Rows from a picture-question dataset:

— Begin —

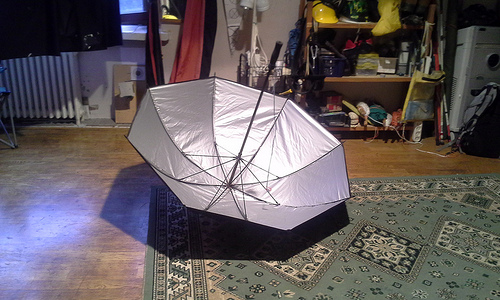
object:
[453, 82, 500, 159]
backpack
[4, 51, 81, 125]
radiator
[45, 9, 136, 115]
wall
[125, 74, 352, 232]
umbrella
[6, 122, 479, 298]
floor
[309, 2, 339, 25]
safety helmet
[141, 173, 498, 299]
area rug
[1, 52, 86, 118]
wall furnace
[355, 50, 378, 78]
boxes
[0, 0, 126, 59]
curtain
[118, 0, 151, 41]
window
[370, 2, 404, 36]
shopping bag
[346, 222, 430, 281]
diamond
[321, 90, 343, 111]
box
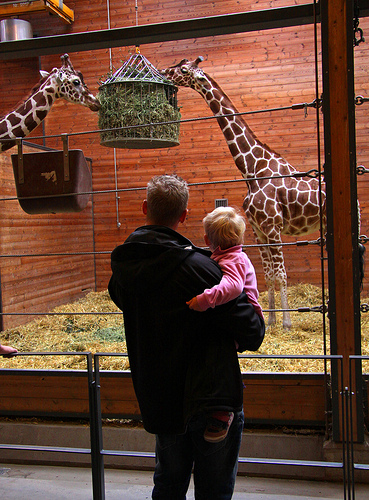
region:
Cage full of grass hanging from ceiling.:
[98, 53, 180, 147]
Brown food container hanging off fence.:
[11, 131, 90, 214]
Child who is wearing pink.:
[188, 205, 262, 441]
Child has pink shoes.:
[203, 412, 233, 442]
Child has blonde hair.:
[203, 205, 245, 245]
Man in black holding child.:
[114, 175, 266, 499]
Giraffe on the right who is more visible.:
[162, 55, 363, 327]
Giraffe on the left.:
[0, 53, 100, 150]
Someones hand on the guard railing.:
[1, 343, 18, 358]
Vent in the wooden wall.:
[214, 198, 228, 206]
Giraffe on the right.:
[157, 56, 358, 330]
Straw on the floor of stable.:
[5, 288, 367, 368]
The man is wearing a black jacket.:
[107, 225, 264, 432]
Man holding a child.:
[108, 177, 265, 498]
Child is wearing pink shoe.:
[203, 408, 234, 439]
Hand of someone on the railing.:
[1, 343, 17, 355]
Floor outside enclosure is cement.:
[0, 463, 367, 499]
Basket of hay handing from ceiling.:
[99, 51, 180, 145]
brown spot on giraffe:
[204, 90, 212, 101]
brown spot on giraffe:
[219, 97, 231, 109]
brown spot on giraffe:
[221, 125, 233, 139]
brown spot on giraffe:
[230, 123, 242, 134]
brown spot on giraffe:
[227, 141, 241, 157]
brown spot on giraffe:
[243, 127, 255, 145]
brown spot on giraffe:
[252, 188, 266, 209]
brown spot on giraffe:
[255, 157, 267, 173]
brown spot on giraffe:
[269, 173, 283, 186]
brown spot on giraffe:
[261, 184, 275, 196]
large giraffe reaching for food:
[162, 50, 330, 334]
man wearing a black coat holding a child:
[108, 171, 260, 498]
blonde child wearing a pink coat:
[183, 199, 272, 350]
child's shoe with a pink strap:
[199, 406, 234, 445]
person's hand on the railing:
[0, 342, 21, 361]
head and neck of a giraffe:
[0, 51, 103, 149]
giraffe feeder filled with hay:
[93, 44, 182, 149]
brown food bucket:
[7, 132, 95, 216]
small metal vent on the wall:
[213, 196, 230, 207]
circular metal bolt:
[289, 95, 323, 111]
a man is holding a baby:
[104, 174, 267, 439]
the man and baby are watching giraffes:
[36, 47, 262, 263]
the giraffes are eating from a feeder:
[16, 9, 359, 169]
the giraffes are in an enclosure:
[10, 7, 357, 486]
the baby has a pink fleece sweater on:
[190, 203, 270, 353]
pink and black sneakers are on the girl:
[201, 403, 236, 442]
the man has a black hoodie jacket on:
[108, 224, 264, 406]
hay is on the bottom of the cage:
[14, 280, 364, 369]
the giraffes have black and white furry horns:
[52, 50, 208, 78]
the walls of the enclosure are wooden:
[20, 16, 364, 306]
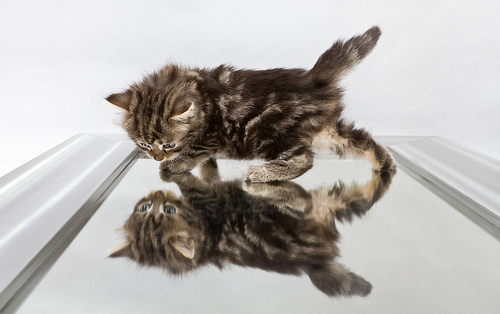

— End —

**PROBLEM STATEMENT**
Return every line of the listing above that contains the word "right".

**EXERCISE RESULT**
Giraffe on the right who is more visible.:
Giraffe on the right.:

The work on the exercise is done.